Raúl Brandão nasceu a 12 de Março de 1867, na Foz do Douro e viveu até 5 de Dezembro de 1930.
Matriculou-se no Curso Superior de Letras. Pouco tempo depois, entra para a Escola do Exército. Paralelamente mantém uma carreira de jornalista e vai publicando extensa obra literária.
Iniciou-se como escritor em 1890, editando uma colectânea de contos naturalistas “Impressões e Paisagens”.
Foi um dos mais entusiastas renovadores do movimento literário. Dirigiu a “Revista de Hoje” em 1895, com Júlio Brandão e D. João de Castro. Teve uma actividade jornalística de grande sucesso.
Conviveu com intelectuais que participavam na “Seara Nova”, tais como Aquilino Ribeiro, Raúl Proença e Jaime Cortesão.
Participou no grupo “Os Insubmissos” e coordenou a revista com o mesmo nome.
Escreveu várias peças, das quais se destacam: “Noite de Natal” em parceria com Júlio Brandão, “O Doido e a Morte”, “O Rei Imaginário”, “O Gebo e a Sombra”. Esta última peça foi adaptada a filme por Manoel de Oliveira, em Paris. É uma tragédia que acusa as desigualdades sociais e a injustiça. A luta dos pobres contra o egoísmo da burguesia.
Em 1917 publicou “Húmus”, considerada uma obra-prima da literatura portuguesa, dedicada a Columbano, do qual era amigo, e que lhe pintara dois retratos.
Raúl Brandão idealizou um projecto literário para a publicação de quatro livros com o título genérico “A História Humilde do Povo Português”. O primeiro volume foi denominado “Os Pescadores”, a seguir “Os Lavradores”, “Os Pastores” e “Os Operários”. Somente um foi publicado.
A obra “As Ilhas Desconhecidas”, surge a pós uma viagem do escritor aos Açores.
Raúl Brandão é considerado o grande modernista português na ficção.
Nesta pequena homenagem, no dia do seu aniversário, alguns excertos do livro “Húmus”:
– “Desde que se cumpram certas cerimónias ou se respeitem certas fórmulas, consegue-se ser ladrão e escrupulosamente honesto – tudo ao mesmo tempo. A honradez deste homem assenta sobre uma primitiva infâmia. O interesse e a religião, a ganância e o escrúpulo, a honra e o interesse, podem viver na mesma casa, separados por tabiques. Agora é a vez da honra – agora é a vez do dinheiro – agora é a vez da religião. Tudo se acomoda, outras coisas heterogéneas se acomodam ainda. Com um bocado de jeito arranja-se-lhes sempre lugar nas almas bem formadas”.

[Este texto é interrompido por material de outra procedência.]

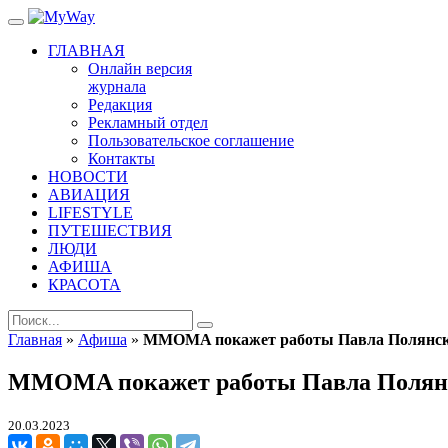
ГЛАВНАЯ
Онлайн версия
журнала
Редакция
Рекламный отдел
Пользовательское соглашение
Контакты
НОВОСТИ
АВИАЦИЯ
LIFESTYLE
ПУТЕШЕСТВИЯ
ЛЮДИ
АФИША
КРАСОТА
Главная
»
Афиша
»
MMOMA покажет работы Павла Полянск
MMOMA покажет работы Павла Полян
20.03.2023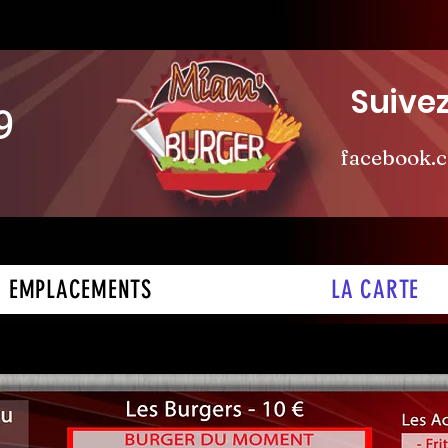
Suivez
9
facebook.
EMPLACEMENTS
LA CARTE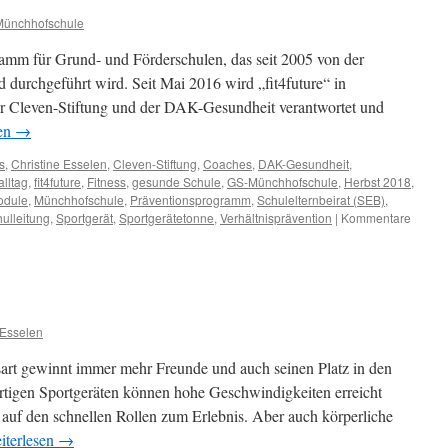
Münchhofschule
gramm für Grund- und Förderschulen, das seit 2005 von der
 durchgeführt wird. Seit Mai 2016 wird „fit4future“ in
r Cleven-Stiftung und der DAK-Gesundheit verantwortet und
sen
→
s
,
Christine Esselen
,
Cleven-Stiftung
,
Coaches
,
DAK-Gesundheit
,
alltag
,
fit4future
,
Fitness
,
gesunde Schule
,
GS-Münchhofschule
,
Herbst 2018
,
odule
,
Münchhofschule
,
Präventionsprogramm
,
Schulelternbeirat (SEB)
,
ulleitung
,
Sportgerät
,
Sportgerätetonne
,
Verhältnisprävention
|
Kommentare
Esselen
sart gewinnt immer mehr Freunde und auch seinen Platz in den
rtigen Sportgeräten können hohe Geschwindigkeiten erreicht
f den schnellen Rollen zum Erlebnis. Aber auch körperliche
iterlesen
→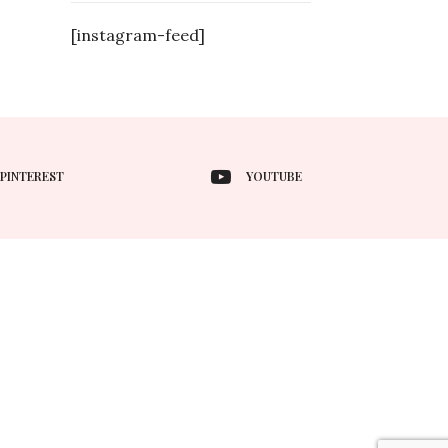
[instagram-feed]
PINTEREST
YOUTUBE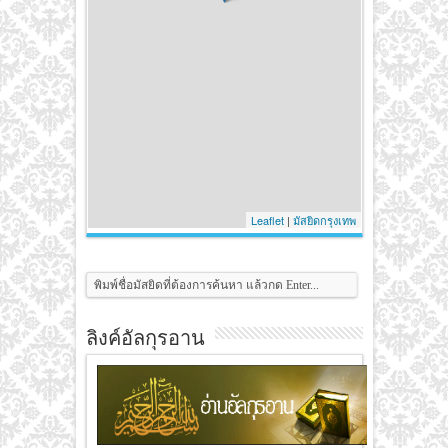
Leaflet
|
มัสยิดกรุงเทพ
ลิงค์อัลกุรอาน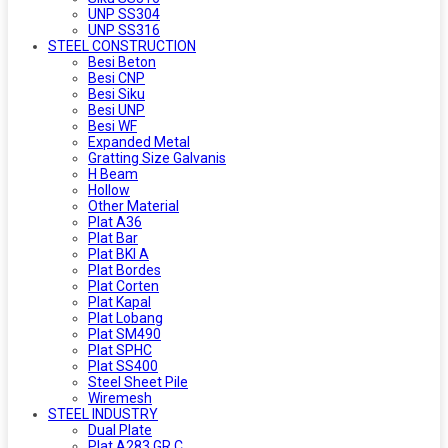
UNP SS304
UNP SS316
STEEL CONSTRUCTION
Besi Beton
Besi CNP
Besi Siku
Besi UNP
Besi WF
Expanded Metal
Gratting Size Galvanis
H Beam
Hollow
Other Material
Plat A36
Plat Bar
Plat BKI A
Plat Bordes
Plat Corten
Plat Kapal
Plat Lobang
Plat SM490
Plat SPHC
Plat SS400
Steel Sheet Pile
Wiremesh
STEEL INDUSTRY
Dual Plate
Plat A283 GR C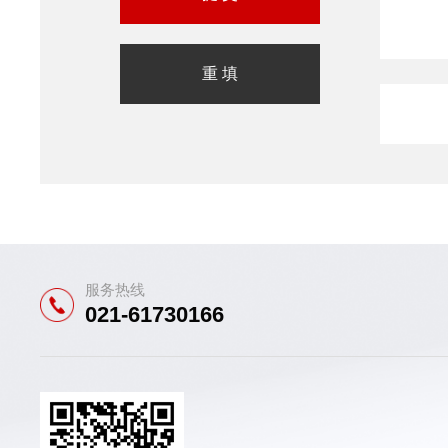
服务热线
021-61730166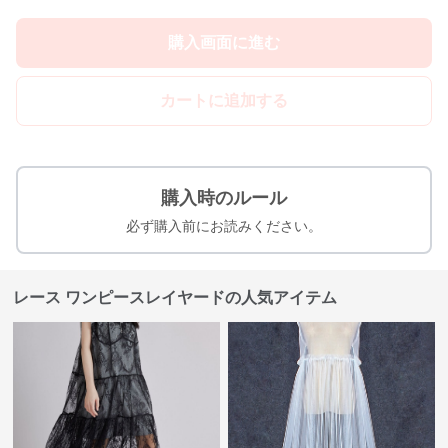
購入画面に進む
カートに追加する
購入時のルール
必ず購入前にお読みください。
レース ワンピースレイヤードの人気アイテム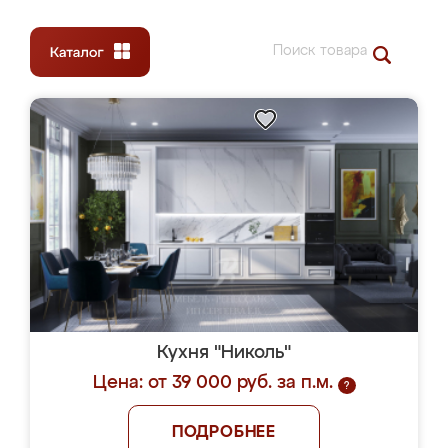
Кухня "Николь"
Цена: от 39 000 руб. за п.м.
?
ПОДРОБНЕЕ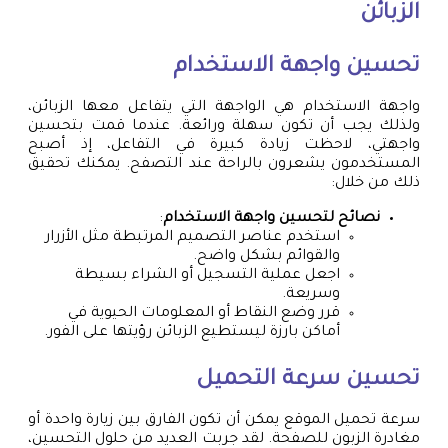
الزبائن
تحسين واجهة الاستخدام
واجهة الاستخدام هي الواجهة التي يتفاعل معها الزبائن،
ولذلك يجب أن تكون سهلة ورائعة. عندما قمت بتحسين
واجهتي، لاحظت زيادة كبيرة في التفاعل، إذ أصبح
المستخدمون يشعرون بالراحة عند التصفح. يمكنك تحقيق
ذلك من خلال:
نصائح لتحسين واجهة الاستخدام
:
استخدم عناصر التصميم المرتبطة مثل الأزرار
والقوائم بشكل واضح.
اجعل عملية التسجيل أو الشراء بسيطة
وسريعة.
قرر وضع النقاط أو المعلومات الحيوية في
أماكن بارزة ليستطيع الزبائن رؤيتها على الفور.
تحسين سرعة التحميل
سرعة تحميل الموقع يمكن أن تكون الفارق بين زيارة واحدة أو
مغادرة الزبون للصفحة. لقد جربت العديد من حلول التحسين،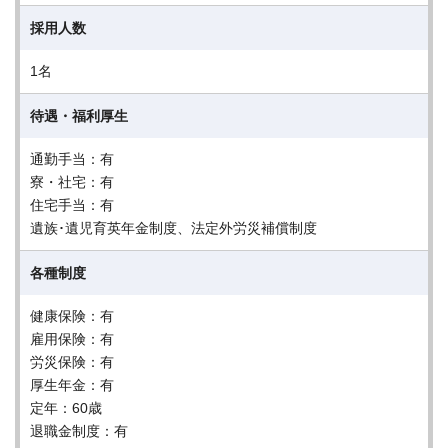
採用人数
1名
待遇・福利厚生
通勤手当：有
寮・社宅：有
住宅手当：有
遺族･遺児育英年金制度、法定外労災補償制度
各種制度
健康保険：有
雇用保険：有
労災保険：有
厚生年金：有
定年：60歳
退職金制度：有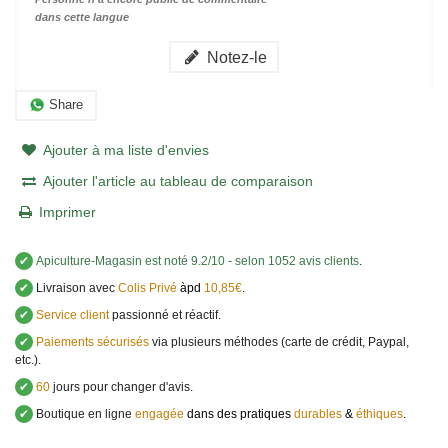
dans cette langue
Notez-le
Share
Ajouter à ma liste d'envies
Ajouter l'article au tableau de comparaison
Imprimer
✔
Apiculture-Magasin
est noté
9.2
/
10
- selon 1052 avis clients
.
✔
Livraison avec
Colis Privé
àpd
10,85€
.
✔
Service client
passionné et réactif.
✔
Paiements sécurisés
via plusieurs méthodes (carte de crédit, Paypal,
etc.).
✔
60
jours pour changer d'avis.
✔
Boutique en ligne
engagée
dans des pratiques
durables
&
éthiques
.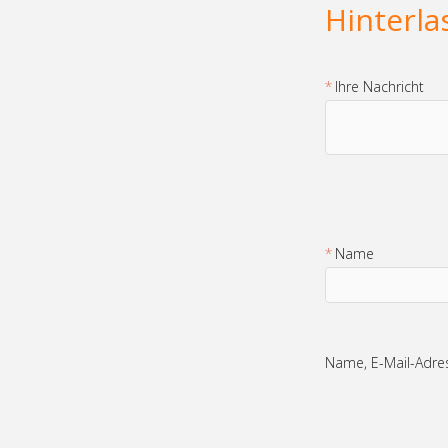
Hinterl
Fußball gegen
30.03
Radfahren
Ihre Nachricht
2018
Radpilot
von
|
Views
137
Planung für neuen
02.02
Radschnellweg
Mittleres Ruhrgebiet
2018
Radpilot
Name
von
|
Views
264
Achtung – Fahrradklau!
29.01
Radpilot
von
|
Views
804
2018
Name, E-Mail-Adre
Änderungen für
07.01
Radfahrer im neuen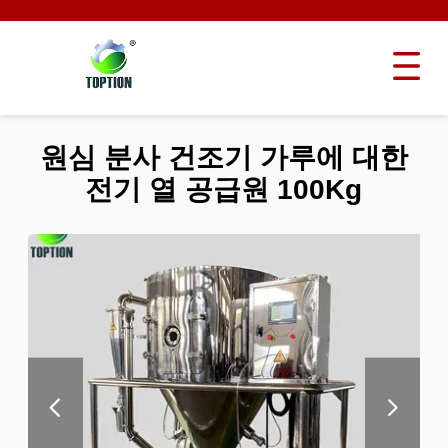
원심 분사 건조기 가루에 대한
전기 열 공급원 100Kg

– “Nenhum de nós sabe o que existe e o que não existe. Vivemos de palavras. Vamos até à cova com palavras. Submetem-nos, subjugam-nos. Pesam toneladas, têm a espessura de montanhas. São as palavras que nos contêm, são as palavras que nos conduzem. Mas há momentos em que cada um redobra de proporções, há momentos em que a vida se me afigura iluminada por outra claridade. Há momentos em que cada um grita: – Eu não vivi! eu não vivi! eu não vivi! – Há momentos em que deparamos com outra figura maior, que nos mete medo. A vida é só isto?”
– “Existe uma certa grandeza em repetir todos os dias a mesma coisa. O homem só vive de detalhes e as manias têm uma força enorme: são elas que nos sustentam.
– “Estamos enterrados em convenções até ao pescoço: usamos as mesmas palavras, fazemos os mesmos gestos. A poeira entranhada sufoca-nos. Pega-se. Adere. Há dias em que não distingo estes seres da minha própria alma; há dias em que através das máscaras vejo outras fisionomias, e, sob a impassibilidade, dor; há dias em que o céu e o inferno esperam e desesperam. Pressinto uma vida oculta, a questão é fazê-la vir à supuração”.